DATA:
"""

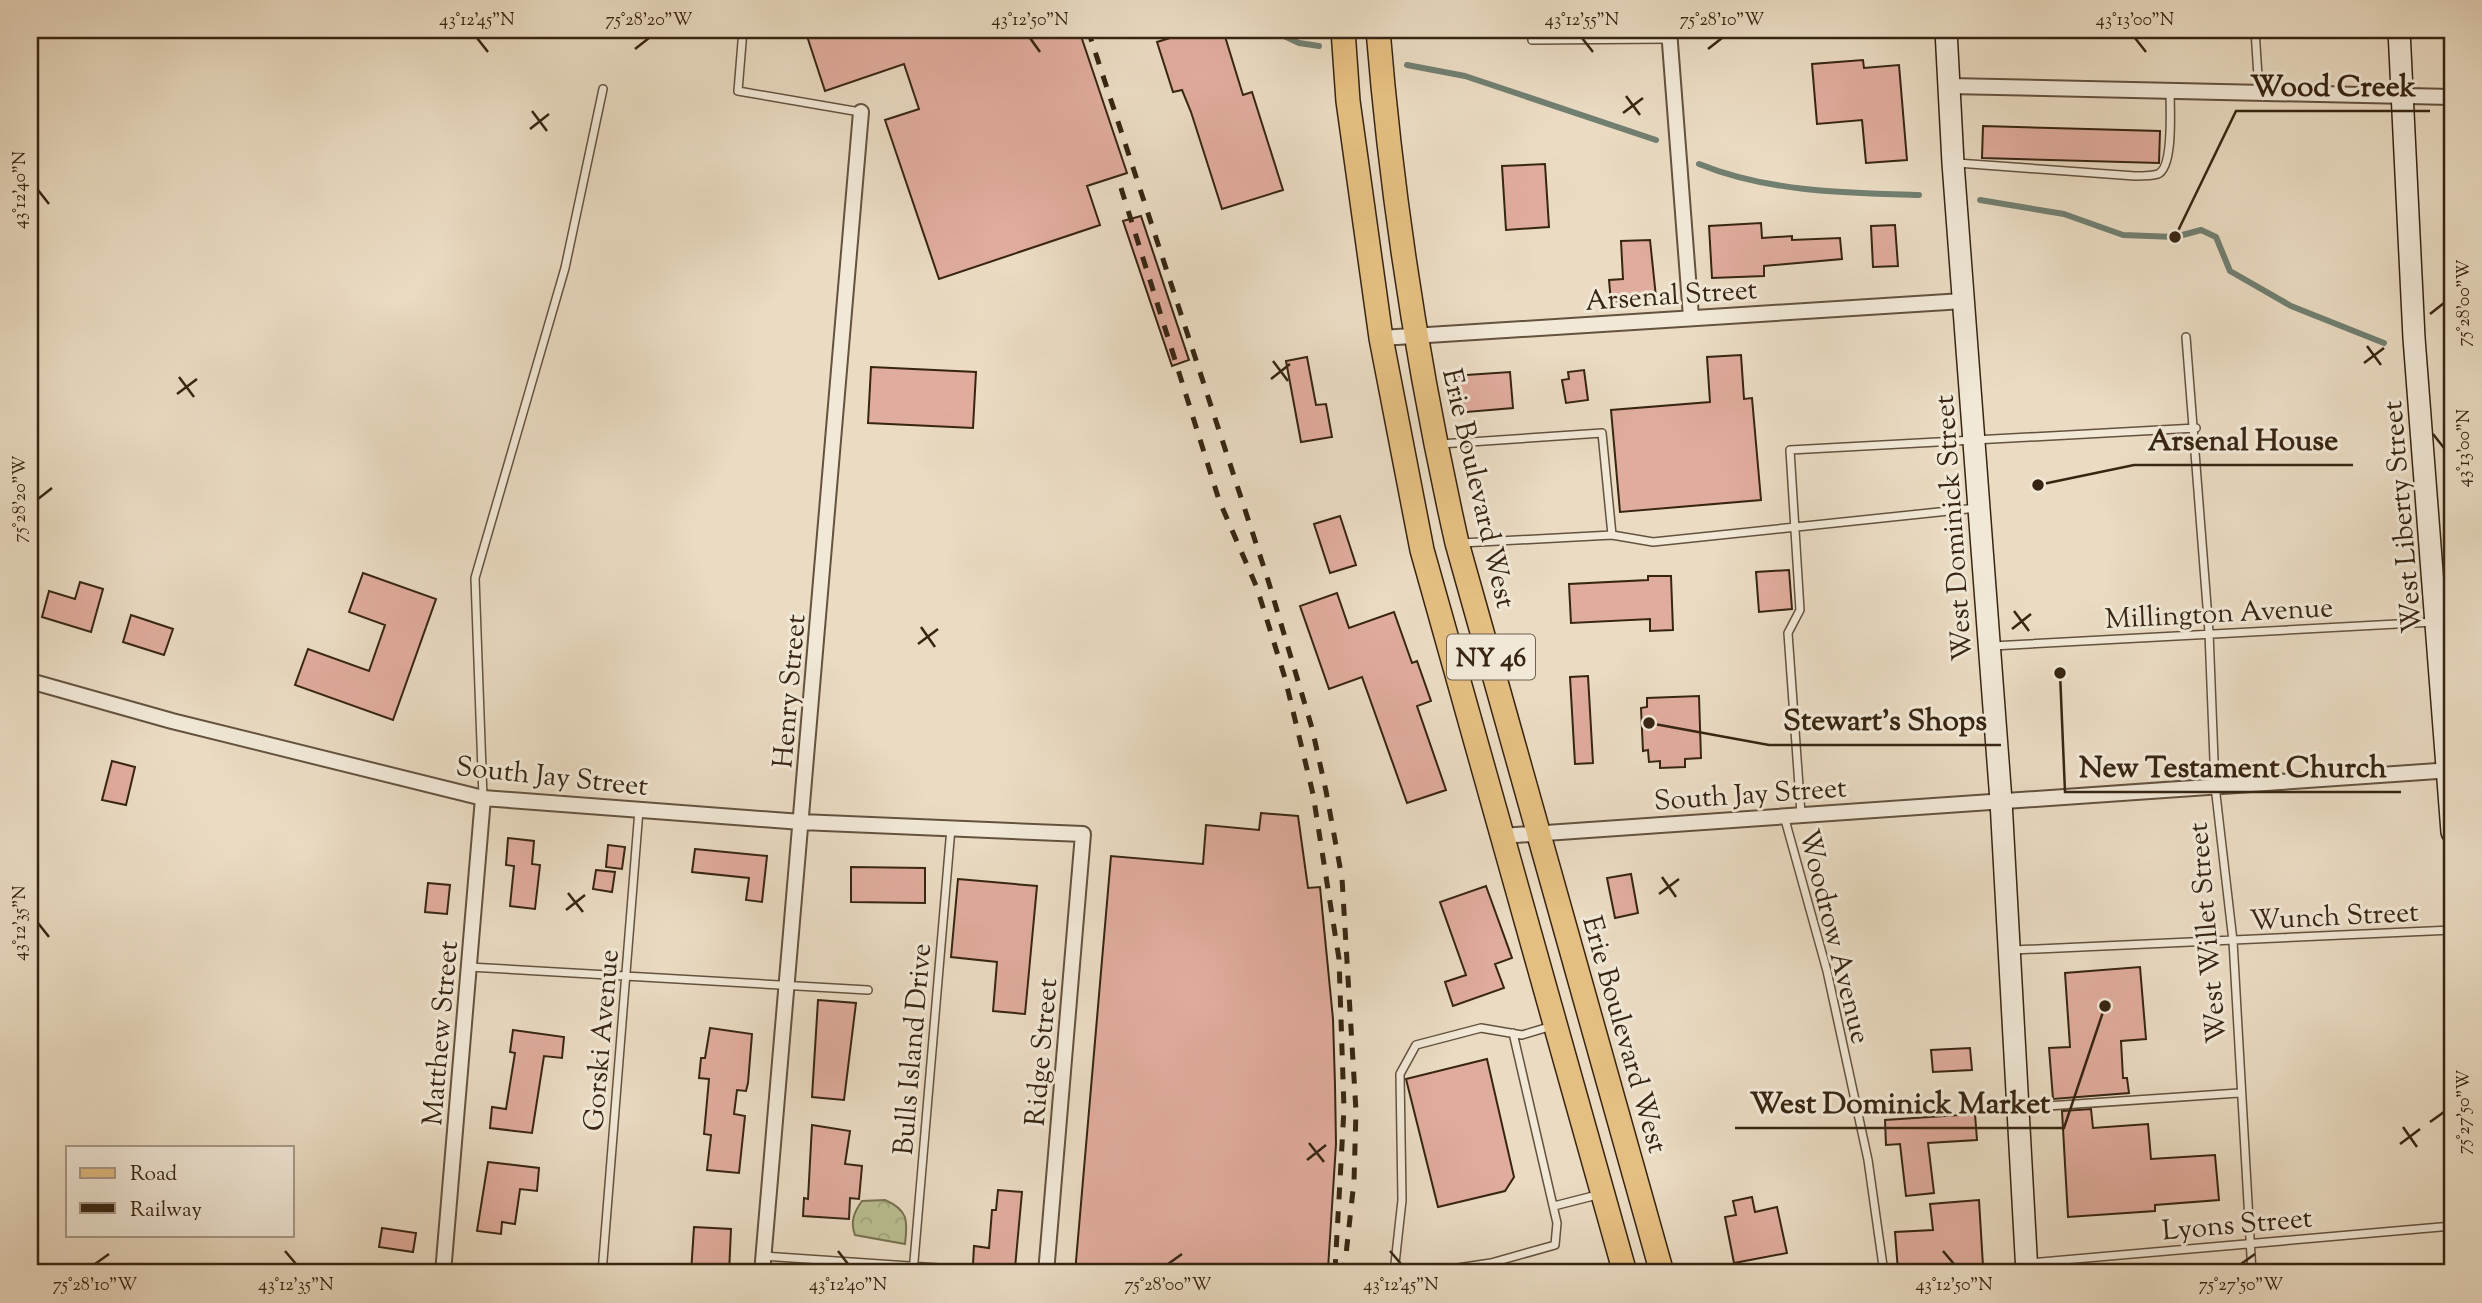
<svg xmlns="http://www.w3.org/2000/svg" width="2482" height="1303" font-family="'Sorts Mill Goudy',serif">
  <style>
    .forest { fill: url(#forest-crowns); stroke: #787252; stroke-width: 2 }
    .lines { fill: none; stroke-linecap: round; stroke-linejoin: round }
    .stream { stroke: #717f71; stroke-width: 6 }
    .building { fill: #e0ac9d; stroke: #372512; stroke-width: 2 }
    .lane-casing { stroke: #64523e; stroke-width: 10 }
    .street-casing { stroke: #64523e; stroke-width: 18 }
    .secondary-casing { stroke: #372512; stroke-width: 24 }
    .primary-casing { stroke: #372512; stroke-width: 26 }
    .lane { stroke: #f1e8d7; stroke-width: 7 }
    .street { stroke: #f1e8d7; stroke-width: 14 }
    .secondary { stroke: #f1e8d7; stroke-width: 21 }
    .primary { stroke: #e5be81; stroke-width: 23 }
    .rail { stroke: #372512; stroke-width: 5; stroke-dasharray: 12 12; stroke-linecap: butt }
    .ticks { fill: none; stroke: #372512; stroke-width: 2.5 }
    .labels { text-anchor: middle; stroke-width: 6; stroke-linejoin: round; paint-order: stroke }
    .shield { fill: #f1e8d7; stroke: #6f604d; stroke-width: 2 }
    .shield-label { font-size: 26px; font-weight: bold; fill: #372512 }
    .street-label { font-size: 28px; fill: #372512; stroke: #f1e8d7 }
    .leader { fill: none; stroke: #372512; stroke-width: 2.5 }
    .callout-dot { fill: #372512; stroke: #f1e8d7; stroke-width: 2.5 }
    .callout-label { font-size: 30px; text-anchor: middle; font-weight: bold; fill: #372512; stroke: #f1e8d7; stroke-width: 6; stroke-linejoin: round; paint-order: stroke }
    .neatline { fill: none; stroke: #372512; stroke-width: 2.5 }
    .ticks-label { font-size: 18px; text-anchor: middle; fill: #372512 }
  </style>
  <defs>
    <pattern id="forest-crowns" width="20" height="18" patternUnits="userSpaceOnUse" patternTransform="scale(1.75)"><rect width="20" height="18" fill="#babf91"/><path d="M2 6a3 3 0 1 1 6 0M12 15a3 3 0 1 1 6 0" fill="none" stroke="#a0a47c"/></pattern>
  </defs>
  <rect width="100%" height="100%" fill="#eadbc2"/>
  <filter id="stains"><feTurbulence type="fractalNoise" baseFrequency=".00286" numOctaves="4"/><feColorMatrix values="0 0 0 0 .2 0 0 0 0 .09 0 0 0 0 .02 0 0 0 .5 -.17"/></filter>
  <radialGradient id="worn" r=".72"><stop offset=".6" stop-color="#630" stop-opacity="0"/><stop offset="1" stop-color="#630" stop-opacity=".3"/></radialGradient>
  <!-- forest -->
  <path class="forest" d="M885,1200C908,1210 908,1220 905,1244L855,1235C850,1222 854,1212 862,1201Z"/>
  <g class="lines">
    <!-- stream -->
    <path class="stream" d="M1271,30L1299,43L1319,46
      M1407,65L1465,76L1656,140
      M1699,164C1768,192 1845,193 1919,195
      M1980,200L2064,214L2123,235L2175,237L2201,230L2216,237L2230,271L2291,306L2384,343"/>
  </g>
  <!-- building -->
  <path class="building" d="M805,30H1079L1127,173L1087,186L1100,225L939,279L885,120L919,109L904,64L825,91Z
    M1196,30H1223L1243,95L1252,92L1283,190L1222,209L1191,112L1182,90L1173,92L1157,42Z
    M1863,60L1864,68L1899,65L1907,160L1866,163L1862,120L1817,124L1812,64Z
    M1983,126L2160,131L2159,163L1982,158Z
    M1545,164L1549,227L1506,230L1502,166Z
    M1141,216L1189,360L1172,366L1123,221Z
    M1761,223L1762,238L1792,236V240L1840,238L1842,259L1764,266V276L1712,278L1709,226Z
    M1895,225L1898,266L1873,267L1871,226Z
    M1650,240L1656,297L1611,302L1609,280L1623,279L1621,241Z
    M1741,355L1744,399L1752,398L1761,500L1620,512L1611,410L1710,402L1707,357Z
    M1307,357L1316,405L1326,404L1332,437L1301,442L1286,361Z
    M871,367L976,372L973,428L868,423Z
    M1584,370L1588,400L1566,403L1562,380L1569,379L1568,372Z
    M1510,372L1513,408L1455,413L1452,376Z
    M1340,516L1356,565L1330,573L1314,524Z
    M1789,570L1792,609L1759,612L1756,572Z
    M363,573L436,599L393,720L295,685L308,649L369,671L385,625L349,612Z
    M1648,576H1671L1673,630L1650,631V619L1571,623L1569,584L1648,580Z
    M80,582L103,589L91,632L42,617L49,591L75,599Z
    M1337,593L1349,628L1394,612L1412,663L1417,661L1431,701L1417,706L1446,790L1407,803L1362,677L1329,689L1300,606Z
    M131,615L173,629L164,655L123,642Z
    M1588,676L1593,763L1575,764L1570,677Z
    M1699,696L1701,758L1685,759V767L1660,768V761L1649,762L1648,750L1643,751L1641,708L1647,707V698Z
    M112,761L135,767L126,805L102,800Z
    M1261,813L1298,816L1308,888L1320,887L1333,1019L1335,1085L1336,1144L1328,1269L1309,1268L1308,1273H1075L1111,856L1203,864L1206,825L1259,830Z
    M508,838L534,841L532,864L540,865L535,909L510,906L514,866L506,865Z
    M608,845L625,847L622,869L606,867Z
    M695,849L767,856L762,902L746,900L749,878L692,872Z
    M851,867L925,868V903L851,902Z
    M596,870L615,872L612,892L593,889Z
    M1631,874L1638,913L1615,918L1607,878Z
    M958,879L1037,886L1025,1014L993,1011L997,962L951,957Z
    M428,883L450,885L447,914L425,912Z
    M1486,886L1512,958L1495,964L1504,988L1453,1006L1445,982L1466,975L1440,902Z
    M2140,967L2146,1039L2121,1041L2123,1078H2127L2129,1093L2053,1099L2049,1048L2070,1047L2065,973Z
    M818,1000L856,1003L844,1100L812,1097Z
    M710,1028L752,1034L748,1083L746,1091L737,1090L734,1114L745,1116L739,1173L707,1170L711,1135L704,1134L709,1079L699,1078L701,1058H705Z
    M513,1030L564,1037L562,1058L544,1056L532,1133L490,1128L492,1107L506,1109L515,1053L510,1052Z
    M1970,1048L1972,1070L1933,1072L1931,1050Z
    M1487,1059L1514,1177L1505,1191L1438,1207L1406,1079Z
    M2091,1109L2093,1128L2148,1124L2151,1159L2215,1155L2219,1200L2155,1205V1211L2068,1217L2062,1111Z
    M1975,1114L1977,1140L1928,1143L1934,1193L1906,1196L1900,1144L1886,1145L1885,1120Z
    M812,1125L850,1131L845,1164L862,1166L859,1199L850,1198L849,1219L803,1216L804,1198L808,1199Z
    M488,1162L539,1168L537,1191L520,1189L515,1224L502,1222L501,1234L477,1231Z
    M998,1190L1022,1192L1015,1268L973,1264L974,1246L989,1248L992,1210H996Z
    M1752,1197L1755,1212L1777,1207L1787,1253L1734,1263L1725,1217L1736,1215L1733,1201Z
    M1979,1200L1983,1266L1898,1271L1895,1232L1933,1230L1930,1204Z
    M694,1227L731,1229L729,1273H691Z
    M382,1228L416,1233L413,1252L379,1247Z"/>
  <g class="lines">
    <!-- lane casing -->
    <g class="lane-casing">
      <path id="lane" d="M743,30L738,91L860,112
        M1532,30V40L1669,39
        M2255,30L2259,92
        M1957,163L2135,176C2142,176 2152,176 2158,174C2174,167 2170,108 2170,91
        M2186,337L2209,632L2215,786L2233,941L2252,1273
        M1440,444L1602,433L1612,535L1653,542L1977,508
        M1462,543L1612,535
        M1992,646L2452,621
        M483,798L475,578L565,268L603,89
        M1801,814L1788,633L1800,610L1790,450L2196,428
        M1784,816L1827,971L1868,1160L1884,1273
        M2013,950L2452,930
        M469,967L868,990
        M2019,1108L2239,1093
        M1554,1206L1601,1194
        M763,1256L1012,1273
        M2030,1263L2452,1226
        M602,1273L639,810
        M913,1273L951,828
        M1394,1273L1402,1200L1400,1074L1416,1045L1481,1028L1522,1035L1552,1026
        M1424,1273L1491,1263L1555,1245L1557,1223L1513,1033"/>
    </g>
    <!-- street casing -->
    <g class="street-casing">
      <path id="street" d="M1669,30L1691,317
        M1949,86L2452,97
        M1381,338L1963,301
        M30,681L172,721L483,798L801,822L1083,834L1046,1273
        M1502,836L2452,770
        M443,1273L483,798
        M762,1273L861,112"/>
    </g>
    <!-- secondary casing -->
    <g class="secondary-casing">
      <path id="secondary" d="M1946,30L1953,163L2001,801L2027,1273
        M2399,30L2414,338L2452,832"/>
    </g>
    <!-- primary casing -->
    <g class="primary-casing">
      <path id="primary" d="M1343,30L1348,101L1381,338L1422,550L1625,1273
        M1378,30C1392,203 1419,374 1457,543L1662,1273"/>
    </g>
    <!-- lane -->
    <use href="#lane" class="lane"/>
    <!-- street -->
    <use href="#street" class="street"/>
    <!-- secondary -->
    <use href="#secondary" class="secondary"/>
    <!-- primary -->
    <use href="#primary" class="primary"/>
    <!-- rail -->
    <path class="rail" d="M1088,30L1268,580L1312,728L1326,791L1342,878L1356,1111L1354,1181L1344,1273
      M1121,188L1219,500L1257,588L1285,678L1313,794L1339,959L1344,1109L1335,1270"/>
  </g>
  <!-- ticks -->
  <path class="ticks" d="M477,38L488,52M1030,38L1040,52M1582,38L1593,52M2135,38L2146,52M635,49L649,38M1708,49L1722,38M1626,96L1640,115M532,111L547,131M1623,113L1643,98M530,129L549,114M38,190L49,204M2430,314L2444,303M2367,346L2381,365M1273,361L1288,381M2364,363L2384,348M179,377L194,397M1271,379L1290,364M177,394L197,379M2433,434L2444,448M38,499L52,488M2014,611L2029,631M921,627L935,647M2012,629L2031,614M918,644L938,629M1662,877L1676,897M568,893L583,912M1659,894L1679,879M566,910L585,895M38,923L49,937M2430,1122L2444,1112M2403,1127L2417,1147M1309,1143L1324,1162M2400,1144L2420,1129M1307,1160L1326,1145M285,1251L296,1264M838,1251L848,1264M1390,1251L1401,1264M1943,1251L1954,1264M95,1264L109,1254M1168,1264L1182,1254M2241,1264L2255,1254"/>
  <g class="labels">
    <!-- shield labels -->
    <rect class="shield" x="1447" y="634.5" width="88" height="45" rx="5"/>
    <g class="shield-label">
      <text x="1491" y="666">NY 46</text>
    </g>
    <!-- street labels -->
    <g class="street-label">
      <text transform="translate(1671 294) rotate(-4)" y="10">Arsenal Street</text>
      <text transform="translate(1480 488) rotate(77)" y="10">Erie Boulevard West</text>
      <text transform="translate(2401 517) rotate(-95)" y="10">West Liberty Street</text>
      <text transform="translate(1952 528) rotate(-94)" y="10">West Dominick Street</text>
      <text transform="translate(2219 612) rotate(-3)" y="10">Millington Avenue</text>
      <text transform="translate(788 691) rotate(-85)" y="10">Henry Street</text>
      <text transform="translate(552 775) rotate(6)" y="10">South Jay Street</text>
      <text transform="translate(1750 793) rotate(-4)" y="10">South Jay Street</text>
      <text transform="translate(2334 915) rotate(-3)" y="10">Wunch Street</text>
      <text transform="translate(2206 933) rotate(-95)" y="10">West Willet Street</text>
      <text transform="translate(1836 936) rotate(76)" y="10">Woodrow Avenue</text>
      <text transform="translate(439 1033) rotate(-85)" y="10">Matthew Street</text>
      <text transform="translate(1626 1034) rotate(74)" y="10">Erie Boulevard West</text>
      <text transform="translate(600 1040) rotate(-85)" y="10">Gorski Avenue</text>
      <text transform="translate(911 1049) rotate(-85)" y="10">Bulls Island Drive</text>
      <text transform="translate(1040 1052) rotate(-85)" y="10">Ridge Street</text>
      <text transform="translate(2237 1223) rotate(-5)" y="10">Lyons Street</text>
    </g>
  </g>
  <!-- callouts -->
  <path class="leader" d="M2175 237L2236 111H2430M2038 485L2134 465H2353M1649 723L1769 745H2001M2060 673L2065 792H2401M2105 1006L2064 1128H1735"/>
  <g class="callout-dot">
    <circle cx="2175" cy="237" r="7"/>
    <circle cx="2038" cy="485" r="7"/>
    <circle cx="1649" cy="723" r="7"/>
    <circle cx="2060" cy="673" r="7"/>
    <circle cx="2105" cy="1006" r="7"/>
  </g>
  <g class="callout-label">
    <text x="2333" y="96">Wood Creek</text>
    <text x="2243" y="450">Arsenal House</text>
    <text x="1885" y="730">Stewart's Shops</text>
    <text x="2233" y="777">New Testament Church</text>
    <text x="1900" y="1113">West Dominick Market</text>
  </g>
  <!-- margin -->
  <rect width="2482" height="1303" fill="none" stroke="#eadbc2" stroke-width="77"/>
  <!-- legend -->
  <rect x="66" y="1146" width="228" height="91" fill="#f1e8d7" stroke="#a79a88" stroke-width="2"/>
  <rect x="80" y="1168" width="35" height="10" fill="#e5be81" stroke="#a79a88" stroke-width="2"/>
  <text x="130" y="1180" font-size="21" fill="#372512">Road</text>
  <rect x="80" y="1203" width="35" height="10" fill="#372512" stroke="#a79a88" stroke-width="2"/>
  <text x="130" y="1216" font-size="21" fill="#372512">Railway</text>
  <rect x="38" y="38" width="2406" height="1226" class="neatline"/>
  <g class="ticks-label">
    <text x="477" y="25">43°12'45"N</text>
    <text x="649" y="25">75°28'20"W</text>
    <text x="1030" y="25">43°12'50"N</text>
    <text x="1582" y="25">43°12'55"N</text>
    <text x="1722" y="25">75°28'10"W</text>
    <text x="2135" y="25">43°13'00"N</text>
    <text transform="translate(19 190) rotate(-90)" y="6">43°12'40"N</text>
    <text transform="translate(2463 303) rotate(-90)" y="6">75°28'00"W</text>
    <text transform="translate(2463 448) rotate(-90)" y="6">43°13'00"N</text>
    <text transform="translate(19 499) rotate(-90)" y="6">75°28'20"W</text>
    <text transform="translate(19 923) rotate(-90)" y="6">43°12'35"N</text>
    <text transform="translate(2463 1112) rotate(-90)" y="6">75°27'50"W</text>
    <text x="95" y="1290">75°28'10"W</text>
    <text x="296" y="1290">43°12'35"N</text>
    <text x="848" y="1290">43°12'40"N</text>
    <text x="1168" y="1290">75°28'00"W</text>
    <text x="1401" y="1290">43°12'45"N</text>
    <text x="1954" y="1290">43°12'50"N</text>
    <text x="2241" y="1290">75°27'50"W</text>
  </g>
  <rect width="100%" height="100%" filter="url(#stains)"/>
  <rect width="100%" height="100%" fill="url(#worn)"/>
</svg>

"""

Find the lines above with the word "Boulevard". Copy them out.

      <text transform="translate(1480 488) rotate(77)" y="10">Erie Boulevard West</text>
      <text transform="translate(1626 1034) rotate(74)" y="10">Erie Boulevard West</text>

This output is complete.